Maryport residents have rallied round to preserve one of their beloved footpath names as considerations over how to honour the late Prince Philip get mulled over.

Suggestions have also included naming somewhere in town or in the harbour after the Duke of Edinburgh.

But residents were quick off the mark to protect the name of the Fairy Path after rumours started circulating that a name change had been proposed, and the Stop the Name Change of the Maryport Fairy Path petition was launched.

On the proposed name change, Allerdale Independents Councillor for Maryport North, Adrian Kirkbride, said: “I think that would be bang out of order.

“Because of his background being naval, I think something around the harbour would be appropriate.

“We should keep it as the fairy path because its recognised as that, and we should find another place to honour Prince Philip.

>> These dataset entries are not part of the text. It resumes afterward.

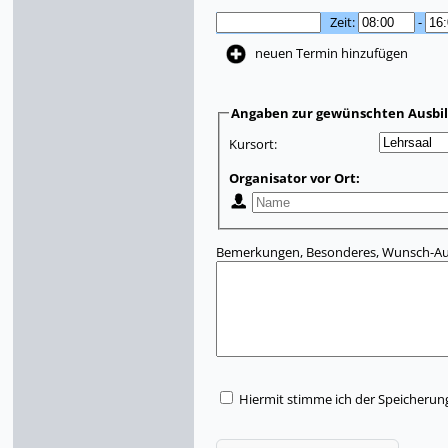
Zeit:
-
neuen Termin hinzufügen
Angaben zur gewünschten Ausbi
Kursort:
Organisator vor Ort:
Bemerkungen, Besonderes, Wunsch-Aus
Hiermit stimme ich der Speicherun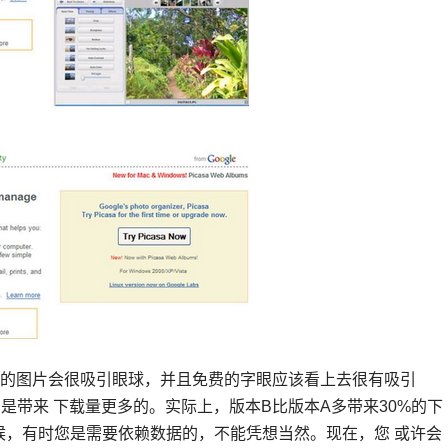
本的图片会很吸引眼球，并且免费的字眼应该看上去很有吸引
是带来 下载量更多的。实际上，版本B比版本A多带来30%的下
候，有时您是需要依赖数据的，不能凭想当然。现在，您 或许会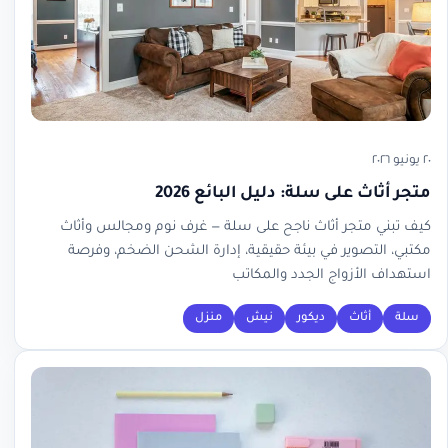
٢٠ يونيو ٢٠٢٦
متجر أثاث على سلة: دليل البائع 2026
كيف تبني متجر أثاث ناجح على سلة — غرف نوم ومجالس وأثاث
مكتبي، التصوير في بيئة حقيقية، إدارة الشحن الضخم، وفرصة
استهداف الأزواج الجدد والمكاتب
سلة
أثاث
ديكور
نيش
منزل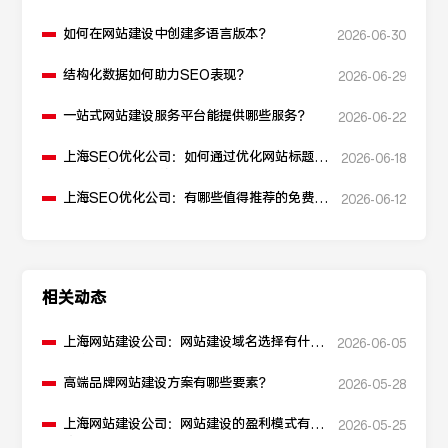
如何在网站建设中创建多语言版本？
2026-06-30
结构化数据如何助力SEO表现？
2026-06-29
一站式网站建设服务平台能提供哪些服务？
2026-06-22
上海SEO优化公司：如何通过优化网站标题提
2026-06-18
升点击率和SEO效果？
上海SEO优化公司：有哪些值得推荐的免费
2026-06-12
SEO优化工具？
相关动态
上海网站建设公司：网站建设域名选择有什么
2026-06-05
建议？
高端品牌网站建设方案有哪些要素？
2026-05-28
上海网站建设公司：网站建设的盈利模式有哪
2026-05-25
些？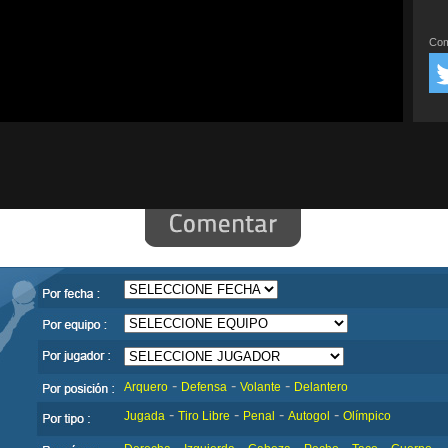
Com
-
-
-
Arquero
Defensa
Volante
Delantero
-
-
-
-
Jugada
Tiro Libre
Penal
Autogol
Olímpico
-
-
-
-
-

“The path could easily be a tourist attraction, which would would be fantastic.

“Calling it the ‘fairy path’ is great for kids' imaginations, and it's a bit of fun for them and their parents.

“I wasn’t aware of the path until a while ago, but now it’s gained a bit of momentum and people who are coming to Maryport with kids would take them down to the fairy path.

“I think it’s a fantastic name and a fantastic idea to get it back on the map for people to recognise and visit."

Labour Cumbria County Councillor for Maryport North, Carni McCarron-Holmes suggested changing the name of the path, but she said that it was only just a suggestion.

Cllr McCarron-Holmes said: “It was only a suggestion.

“And it doesn’t seem to be what locals want.”

Residents of Maryport have recently been looking after and developing the fairy path to ‘brighten’ it up.

Maryport resident Hayley Houghton, said: “The name has been in Maryport for years and years.

“With the reopening of the Fairy Path, it’s been beautiful to see how it’s been decorated, and families going down with little children and fairy lights.

“We had a walk down there the other night.

"The whole path was lit up and to see the reactions of the families was priceless.”